Mazepin podkreślił, że "nie rezygnuje z kariery w sportach motorowych na najwyższym poziomie". Jednak tak długo jak trwa wojna w Ukrainie, tak trudno sobie wyobrazić jego powrót do F1. Powiązania jego ojca z Władimirem Putinem sprawiły, że rodzina Mazepinów trafiła na listę podmiotów objętych sankcjami Zachodu.
Gdyby syn rosyjskiego miliardera zdecydował się na pozostanie w świecie rajdów terenowych, mógłby próbować zrealizować inne marzenie - wystąpić w Rajdzie Dakar. Tyle że francuska firma ASO, będąca organizatorem imprezy, najprawdopodobniej nie zaprosi Rosjan na najbliższą edycję rajdu w roku 2023.

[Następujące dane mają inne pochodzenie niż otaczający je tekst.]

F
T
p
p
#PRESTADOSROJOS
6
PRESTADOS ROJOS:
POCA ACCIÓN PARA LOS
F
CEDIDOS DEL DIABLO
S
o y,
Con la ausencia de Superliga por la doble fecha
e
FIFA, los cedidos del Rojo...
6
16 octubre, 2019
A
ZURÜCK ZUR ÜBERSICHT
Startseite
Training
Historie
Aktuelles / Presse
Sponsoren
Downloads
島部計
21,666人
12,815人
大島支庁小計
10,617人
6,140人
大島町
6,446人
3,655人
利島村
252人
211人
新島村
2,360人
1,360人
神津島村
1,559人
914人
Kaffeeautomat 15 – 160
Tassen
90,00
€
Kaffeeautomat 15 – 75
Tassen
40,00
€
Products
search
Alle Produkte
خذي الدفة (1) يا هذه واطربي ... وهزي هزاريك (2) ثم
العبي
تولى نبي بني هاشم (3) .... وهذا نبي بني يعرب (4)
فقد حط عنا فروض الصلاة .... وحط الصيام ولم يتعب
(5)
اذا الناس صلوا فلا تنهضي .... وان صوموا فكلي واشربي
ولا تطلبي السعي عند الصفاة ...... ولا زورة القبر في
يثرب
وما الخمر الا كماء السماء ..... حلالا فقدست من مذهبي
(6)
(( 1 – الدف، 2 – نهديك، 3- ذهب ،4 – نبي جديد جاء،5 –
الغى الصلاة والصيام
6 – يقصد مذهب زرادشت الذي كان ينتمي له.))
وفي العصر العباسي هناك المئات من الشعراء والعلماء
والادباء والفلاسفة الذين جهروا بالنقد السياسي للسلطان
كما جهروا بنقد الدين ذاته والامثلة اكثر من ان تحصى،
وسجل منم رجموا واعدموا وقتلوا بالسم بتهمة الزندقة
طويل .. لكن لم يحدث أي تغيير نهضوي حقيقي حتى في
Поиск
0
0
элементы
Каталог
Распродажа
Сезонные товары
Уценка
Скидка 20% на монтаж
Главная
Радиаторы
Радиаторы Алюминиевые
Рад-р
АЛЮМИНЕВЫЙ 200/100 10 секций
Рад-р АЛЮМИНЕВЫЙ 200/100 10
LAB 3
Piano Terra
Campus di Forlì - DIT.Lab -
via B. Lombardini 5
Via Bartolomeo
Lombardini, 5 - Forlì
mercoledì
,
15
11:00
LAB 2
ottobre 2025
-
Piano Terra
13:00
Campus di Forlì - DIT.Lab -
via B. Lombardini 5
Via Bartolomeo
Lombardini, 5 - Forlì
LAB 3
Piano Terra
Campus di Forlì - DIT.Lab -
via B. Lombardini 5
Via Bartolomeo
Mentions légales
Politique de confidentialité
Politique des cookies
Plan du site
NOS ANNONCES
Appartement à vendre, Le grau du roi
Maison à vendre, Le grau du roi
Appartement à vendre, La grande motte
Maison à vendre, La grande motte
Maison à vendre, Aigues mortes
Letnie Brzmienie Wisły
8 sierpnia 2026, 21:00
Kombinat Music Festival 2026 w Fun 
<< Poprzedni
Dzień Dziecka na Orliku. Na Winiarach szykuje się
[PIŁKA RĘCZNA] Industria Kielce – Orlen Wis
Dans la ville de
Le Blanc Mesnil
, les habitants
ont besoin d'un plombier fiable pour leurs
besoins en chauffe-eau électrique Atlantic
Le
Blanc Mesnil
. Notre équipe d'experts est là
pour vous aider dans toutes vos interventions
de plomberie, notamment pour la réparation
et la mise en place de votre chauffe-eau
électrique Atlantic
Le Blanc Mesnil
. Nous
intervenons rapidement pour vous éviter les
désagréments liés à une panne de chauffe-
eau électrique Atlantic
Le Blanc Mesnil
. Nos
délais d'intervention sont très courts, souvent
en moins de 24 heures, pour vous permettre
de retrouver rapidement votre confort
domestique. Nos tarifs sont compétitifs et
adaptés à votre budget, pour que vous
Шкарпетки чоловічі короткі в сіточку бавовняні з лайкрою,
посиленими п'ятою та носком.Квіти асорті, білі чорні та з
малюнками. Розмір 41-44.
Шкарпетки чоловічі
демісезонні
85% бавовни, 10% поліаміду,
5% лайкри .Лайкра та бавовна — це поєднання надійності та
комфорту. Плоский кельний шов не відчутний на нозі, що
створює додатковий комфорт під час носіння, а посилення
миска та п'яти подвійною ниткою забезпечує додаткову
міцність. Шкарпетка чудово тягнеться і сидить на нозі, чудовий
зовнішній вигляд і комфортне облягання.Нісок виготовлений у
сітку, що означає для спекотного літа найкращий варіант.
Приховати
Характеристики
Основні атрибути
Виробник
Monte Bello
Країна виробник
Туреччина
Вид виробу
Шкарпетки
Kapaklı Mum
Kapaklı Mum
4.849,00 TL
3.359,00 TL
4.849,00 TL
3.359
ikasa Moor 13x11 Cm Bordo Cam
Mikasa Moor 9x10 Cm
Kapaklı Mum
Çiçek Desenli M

Rosjanin nie przejmuje się jednak tego typu problemami. Niedawno stwierdził, że jest "pewny" tego, że w odpowiednim momencie wróci do F1. Na razie Mazepin toczy jednak spory prawne z Haasem. Młody kierowca pozwał były zespół i domaga się od niego wypłaty wynagrodzenia za sezon 2022.
Czytaj także:
Ferrari podjęło decyzję. To może zaważyć na tytule
Alfa Romeo reaguje na plotki. "Nie ma stresu"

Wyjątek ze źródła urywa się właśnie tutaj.